È una descrizione stridente di una giornalista che è arrivata all’appartamento di Peterson a Durham un giorno dell’estate scorsa, al culmine della mania per il documentario. E’ stridente, specialmente se viene da un uomo che ha passato otto anni in prigione dopo essere stato condannato per aver ucciso la sua seconda moglie.
Peterson ha 75 anni ora, e per quasi due decenni la sua vita è stata consumata in un modo o nell’altro da quello che è successo il 9 dicembre 2001, quando Kathleen Peterson è stata trovata morta in fondo alla scala posteriore della loro casa, coperta di sangue. Peterson ha insistito che era innocente.
Al processo, una giuria lo ha condannato.

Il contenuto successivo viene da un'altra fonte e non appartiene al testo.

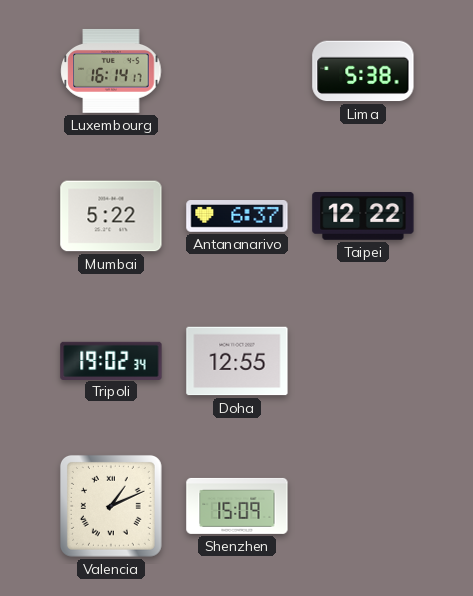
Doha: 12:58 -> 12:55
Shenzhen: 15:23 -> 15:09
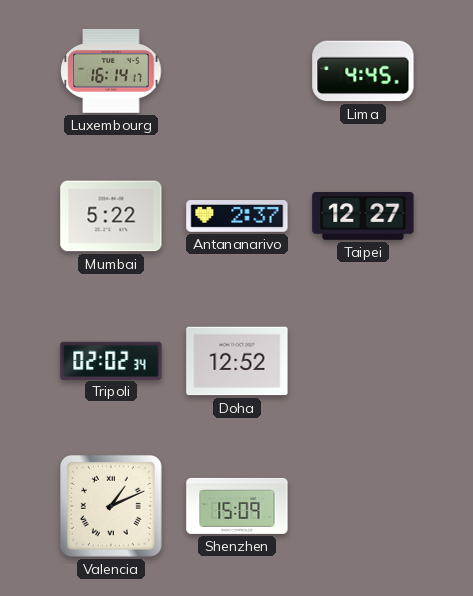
Lima: 5:38 -> 4:45
Antananarivo: 6:37 -> 2:37
Taipei: 12:22 -> 12:27
Tripoli: 19:02 -> 02:02
Doha: 12:55 -> 12:52
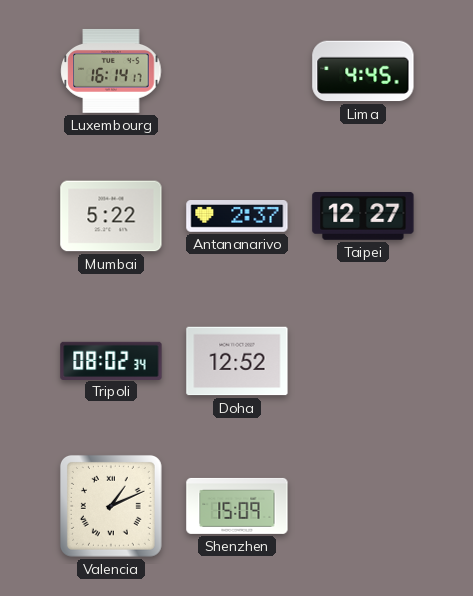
Tripoli: 02:02 -> 08:02
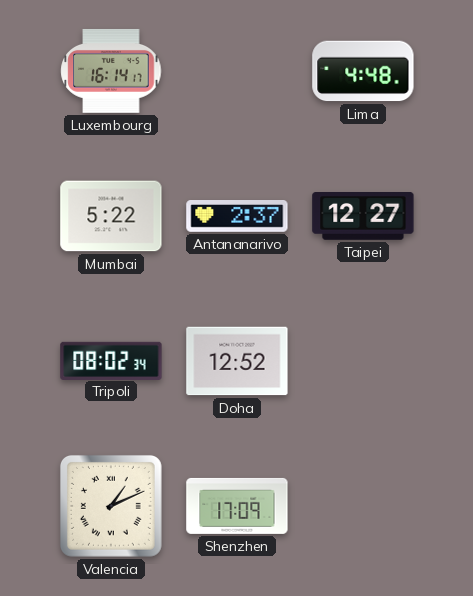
Lima: 4:45 -> 4:48
Shenzhen: 15:09 -> 17:09
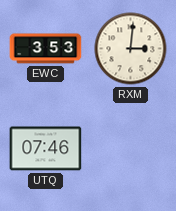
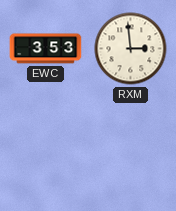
RXM: 3:01 -> 2:59
UTQ: 07:46 -> none
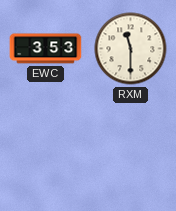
RXM: 2:59 -> 11:30
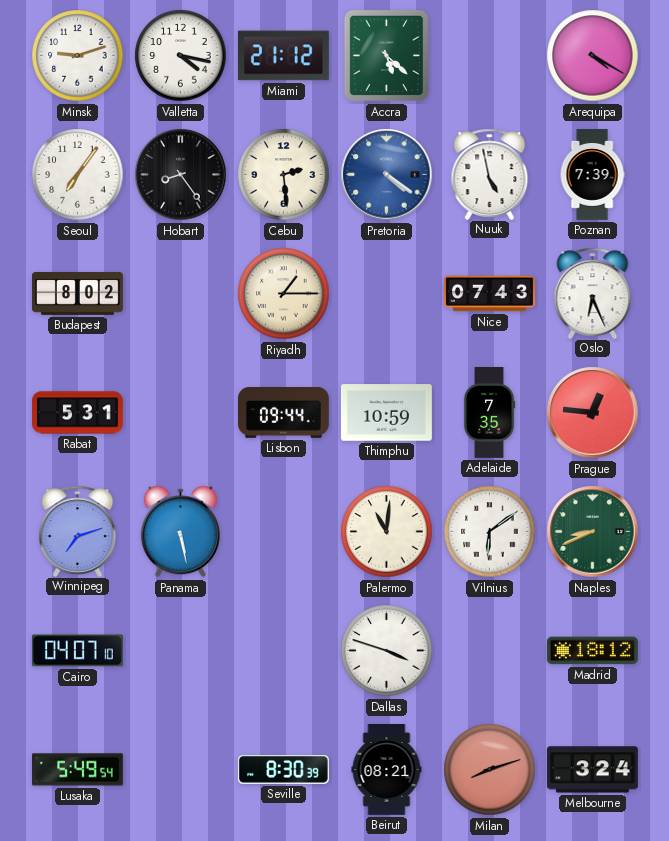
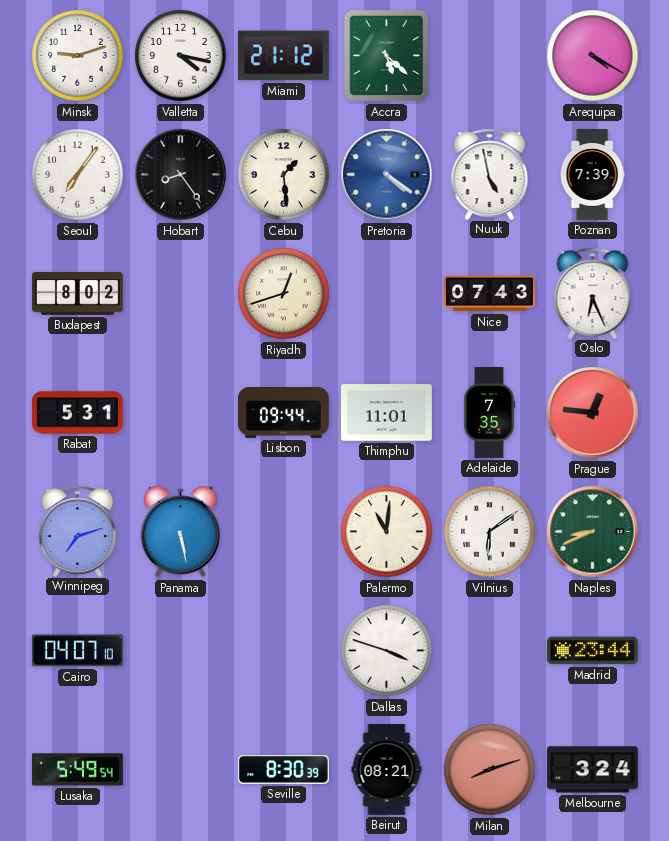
Cebu: 2:29 -> 1:29
Riyadh: 1:15 -> 12:42
Thimphu: 10:59 -> 11:01
Madrid: 18:12 -> 23:44
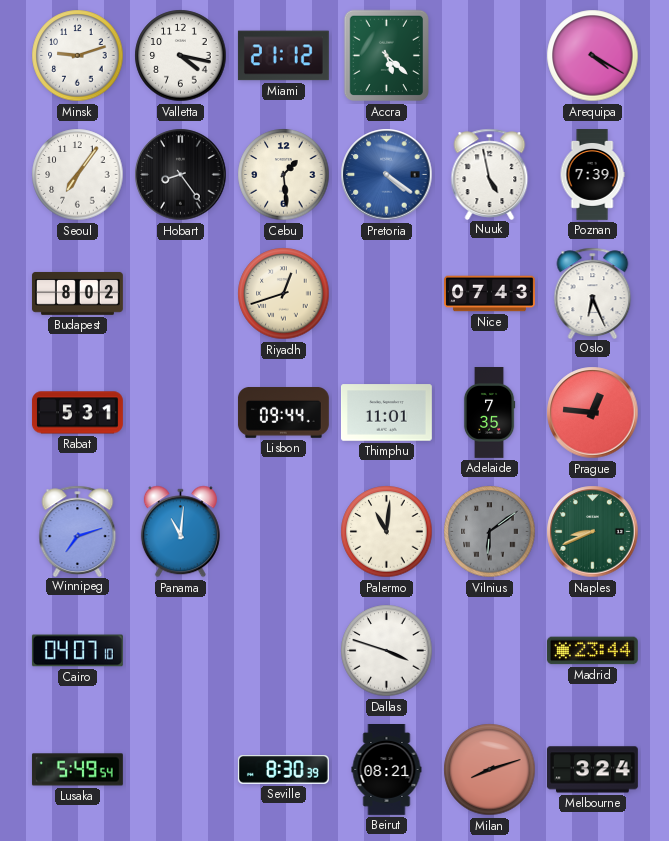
Panama: 5:28 -> 11:01
Vilnius dial: white -> grey
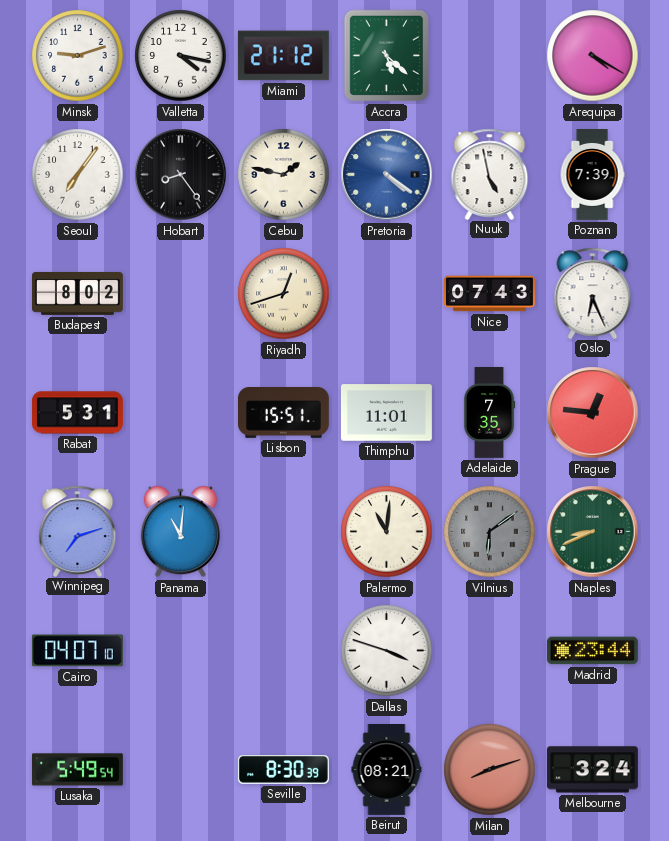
Cebu: 1:29 -> 1:47
Lisbon: 09:44 -> 15:51
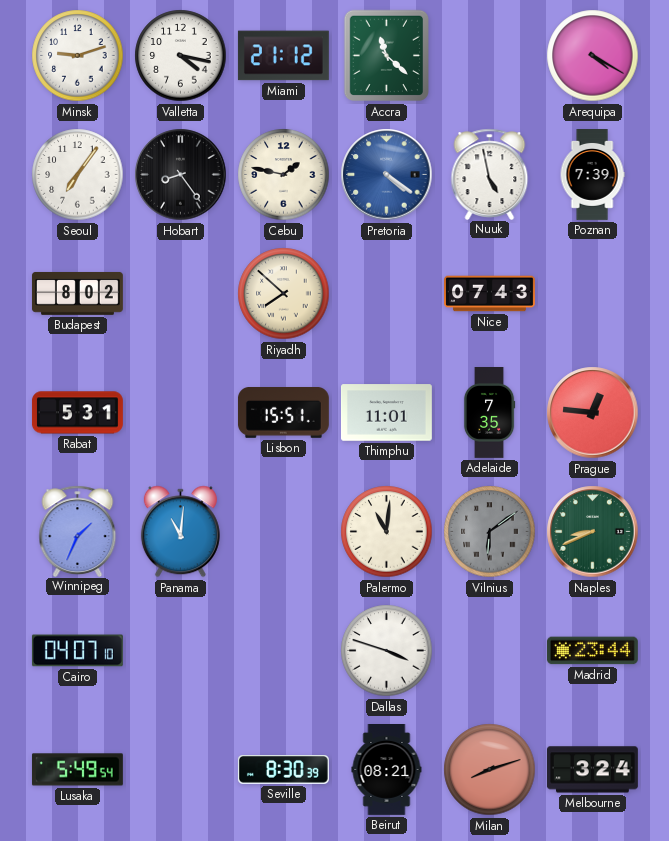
Accra: 5:22 -> 11:22
Riyadh: 12:42 -> 7:52
Oslo: 6:26 -> none
Winnipeg: 7:12 -> 1:34
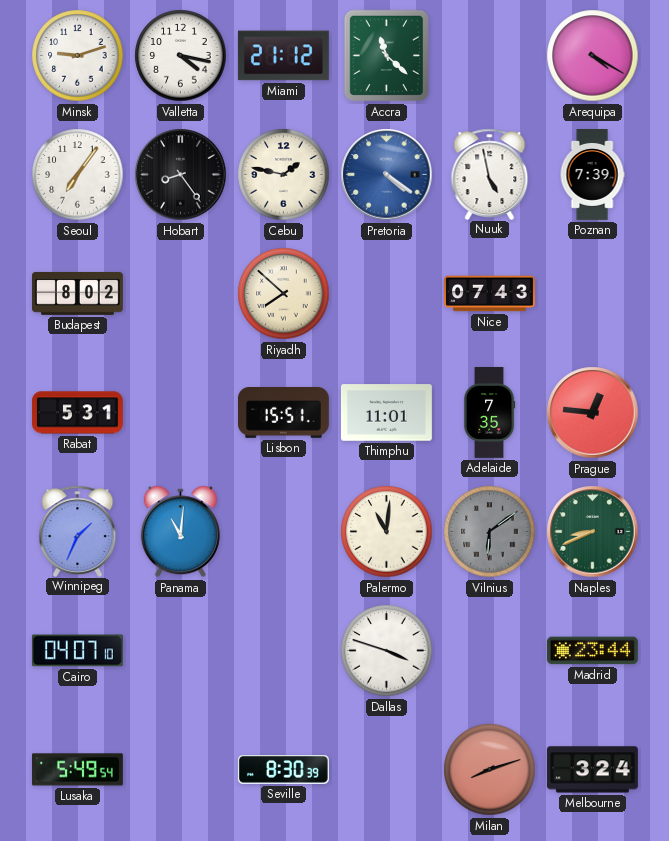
Beirut: 08:21 -> none
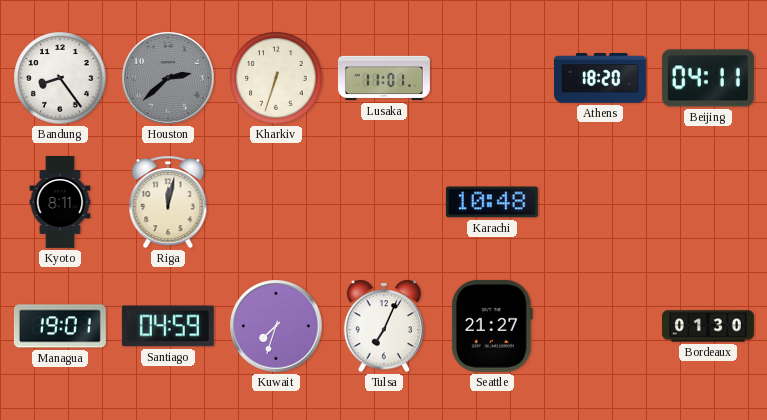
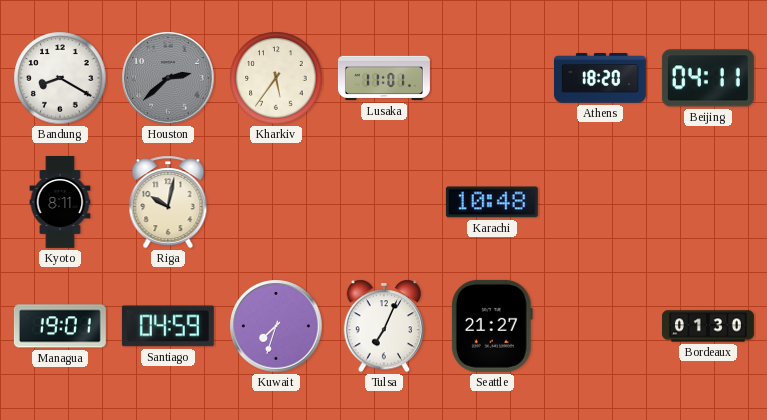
Bandung: 8:24 -> 8:20
Kharkiv: 6:33 -> 5:36
Riga: 12:02 -> 10:02
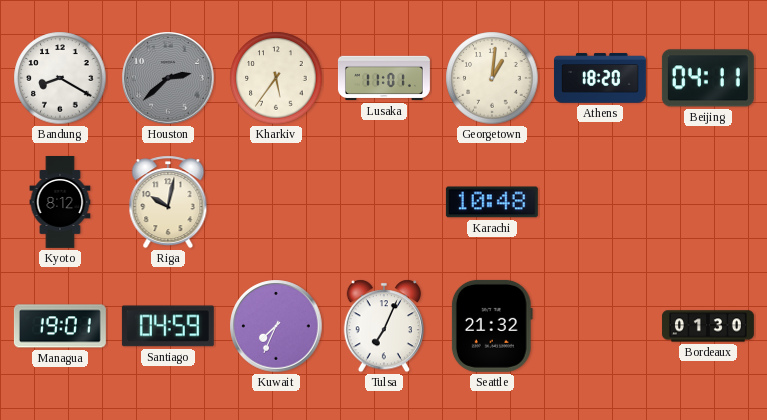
Georgetown: none -> 1:01
Kyoto: 8:11 -> 8:12
Kuwait: 7:33 -> 7:34
Seattle: 21:27 -> 21:32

In prigione, ha perso gli appelli. Poi è arrivata la rivelazione che Duane Deaver, un ex analista di schizzi di sangue dell’SBI, ha esagerato la sua competenza e ha fuorviato la giuria. La condanna di Peterson è stata annullata nel 2011.
Per anni dopo, ha vissuto in purgatorio, senza sapere se i procuratori lo avrebbero riprocessato, senza sapere se sarebbe tornato in prigione per il resto della sua vita. Infine, nel 2017, ha accettato il patteggiamento Alford, che gli ha permesso di dichiararsi colpevole di omicidio colposo in cambio di una sentenza di pena scontata.
È uscito dal tribunale da uomo libero – libero come chiunque può essere dopo una condanna per omicidio, dopo aver accettato la responsabilità legale per la morte della moglie, e dopo una sentenza civile che gli ha ordinato di pagare una delle sue figliastre, Caitlin Atwater, 25 milioni di dollari, soldi che non ha e non avrà mai.
“Non posso possedere nulla”, mi dice un giorno nel suo appartamento, “perché lo perderei”.
Ha affittato la casa. Ha la macchina in leasing. Dice che quattro editori di New York City erano interessati al suo libro, ma si sono tirati indietro quando hanno capito la sua situazione legale. Parla di tutto come se ne fosse venuto a capo, eppure trova difetti nella logica.
“Ora le devo, con gli interessi, probabilmente 35 o 40 milioni di dollari per quello che (Caitlin) considera che io abbia ucciso sua madre”, dice Peterson. “Beh, non l’ho fatto. Quindi dovrei doverle quei soldi?”
Ecco perché il libro è gratis: Perché, per certi versi, Peterson non lo è ancora. Cos’è la libertà per un uomo che secondo molti dovrebbe essere ancora rinchiuso?
Sembra apprezzare il mistero che lo circonda. Un narratore per tutta la vita – un romanziere che ha scritto colonne politiche freelance per l’Herald-Sun di Durham a metà degli anni ’90 – Peterson abbraccia il dramma.
Il link nell’e-mail che mi ha inviato va al suo sito web per il libro. C’è una sezione “Informazioni sull’autore”.
“Kathleen una volta mi disse che ero ogni personaggio di ogni libro che avevo scritto; disse che poteva identificarmi in tutti”, scrive Peterson, prima di elencare diversi personaggi. “… ‘Nessuno di loro è tutto cattivo’, ho detto. ‘Vero’, rispose lei, ‘ma nessuno è nemmeno tutto buono’.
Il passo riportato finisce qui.